The minister also acknowledged that the situation will get worse this winter, when schools usually close their windows.
“When the cold weather arrives, these figures are likely to be less good. Let’s be honest. Will it still be 1%? Probably not,” he said.
In the midst of the COVID-19 pandemic, the issue of ventilation in schools had grown enormously. Mr. Drainville’s predecessor, Jean-François Roberge, was accused of minimizing the problem.
“I appreciate the new minister’s change of tone,” Liberal Education Critic Marwah Rizqy tweeted on Friday. Finally it is not a “folder inflated with helium”. »
Without going so far as to criticize the former minister, Bernard Drainville said that he had quickly asked his officials: “What are you doing? What are we doing ? »
He sees as a positive step the fact of having installed CO2 readers in the 68,548 classrooms of the province in order to measure the quality of the air there in real time.

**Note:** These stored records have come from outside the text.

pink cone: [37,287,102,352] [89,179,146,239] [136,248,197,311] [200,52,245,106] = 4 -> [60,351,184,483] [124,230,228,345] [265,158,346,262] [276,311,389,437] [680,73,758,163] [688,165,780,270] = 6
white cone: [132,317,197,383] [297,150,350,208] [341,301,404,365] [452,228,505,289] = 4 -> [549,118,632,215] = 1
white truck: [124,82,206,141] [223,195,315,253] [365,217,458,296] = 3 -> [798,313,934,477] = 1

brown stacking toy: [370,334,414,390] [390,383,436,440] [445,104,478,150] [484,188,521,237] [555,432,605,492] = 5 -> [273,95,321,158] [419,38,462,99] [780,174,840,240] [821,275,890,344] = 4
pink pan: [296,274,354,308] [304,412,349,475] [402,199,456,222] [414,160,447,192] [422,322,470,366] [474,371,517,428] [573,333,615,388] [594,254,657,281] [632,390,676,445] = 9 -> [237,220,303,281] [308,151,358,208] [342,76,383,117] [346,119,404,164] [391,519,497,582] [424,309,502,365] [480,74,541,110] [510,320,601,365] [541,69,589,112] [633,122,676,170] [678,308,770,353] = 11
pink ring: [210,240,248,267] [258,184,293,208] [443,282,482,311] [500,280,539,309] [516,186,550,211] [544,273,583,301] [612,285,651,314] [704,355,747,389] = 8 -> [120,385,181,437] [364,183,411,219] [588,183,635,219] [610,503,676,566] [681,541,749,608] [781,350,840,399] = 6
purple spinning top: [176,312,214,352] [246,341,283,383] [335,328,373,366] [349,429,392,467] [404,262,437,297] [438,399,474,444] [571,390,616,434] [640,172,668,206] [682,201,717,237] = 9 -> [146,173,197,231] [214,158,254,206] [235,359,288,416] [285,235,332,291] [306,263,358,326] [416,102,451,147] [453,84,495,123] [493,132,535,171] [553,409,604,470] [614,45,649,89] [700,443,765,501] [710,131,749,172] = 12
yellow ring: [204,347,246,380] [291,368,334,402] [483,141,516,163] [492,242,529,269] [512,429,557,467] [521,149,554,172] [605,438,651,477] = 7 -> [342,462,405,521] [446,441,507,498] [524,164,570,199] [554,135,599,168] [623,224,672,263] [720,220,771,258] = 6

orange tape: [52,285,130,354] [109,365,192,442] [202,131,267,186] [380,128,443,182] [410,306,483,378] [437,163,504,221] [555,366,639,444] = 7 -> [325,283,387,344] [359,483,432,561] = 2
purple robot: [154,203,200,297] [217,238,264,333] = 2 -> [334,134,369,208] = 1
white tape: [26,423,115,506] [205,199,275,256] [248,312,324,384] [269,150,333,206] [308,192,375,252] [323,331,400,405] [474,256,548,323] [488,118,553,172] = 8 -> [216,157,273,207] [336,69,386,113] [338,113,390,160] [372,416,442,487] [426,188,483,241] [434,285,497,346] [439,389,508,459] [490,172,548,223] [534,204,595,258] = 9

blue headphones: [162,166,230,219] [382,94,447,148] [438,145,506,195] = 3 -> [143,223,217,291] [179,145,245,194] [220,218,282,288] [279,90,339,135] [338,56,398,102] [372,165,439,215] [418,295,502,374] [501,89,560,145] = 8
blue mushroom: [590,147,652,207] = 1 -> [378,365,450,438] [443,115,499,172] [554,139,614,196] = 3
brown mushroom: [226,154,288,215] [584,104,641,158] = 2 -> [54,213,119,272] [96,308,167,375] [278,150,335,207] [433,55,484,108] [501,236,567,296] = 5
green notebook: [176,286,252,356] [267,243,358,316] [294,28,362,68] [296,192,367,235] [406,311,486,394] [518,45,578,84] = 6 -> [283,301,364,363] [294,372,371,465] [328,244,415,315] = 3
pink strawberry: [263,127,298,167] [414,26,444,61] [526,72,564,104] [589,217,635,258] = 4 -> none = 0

“We have installed CO2 readers everywhere. […] We installed air exchangers wherever we were asked to install them. The situation is not ideal, the situation is not settled, but it is relatively under control.
“Talking about ventilation also means talking about the fact that our schools are aging and we must continue to make large investments,” according to the Minister of Education.
Faced with the “wave of infections in Quebec”, he advises schools in the meantime to open their windows this winter, despite the cold, taking into account “student comfort”.
“Three years after the start of this saga, […] that we are still in the process […] to open the windows for a third winter, it is distressing”, reacted the Autonomous Federation of Education (FAE).
Its president, Mélanie Hubert, recalls in an interview that the data provided by the minister are averages, and that the concentrations of CO2 in the classes often reach “1700, 2000 ppm”.
However, she says she appreciates Mr. Drainville’s seriousness.
“Mr. Drainville this morning seemed much less jovial than Mr. Roberge may have seemed in recent years. I felt that Mr. Drainville was not trying to tell us that everything was fine.
“He seemed rather aware that the problem was important and that it was not solved yet. It’s still a change of tone that is interesting, ”she said.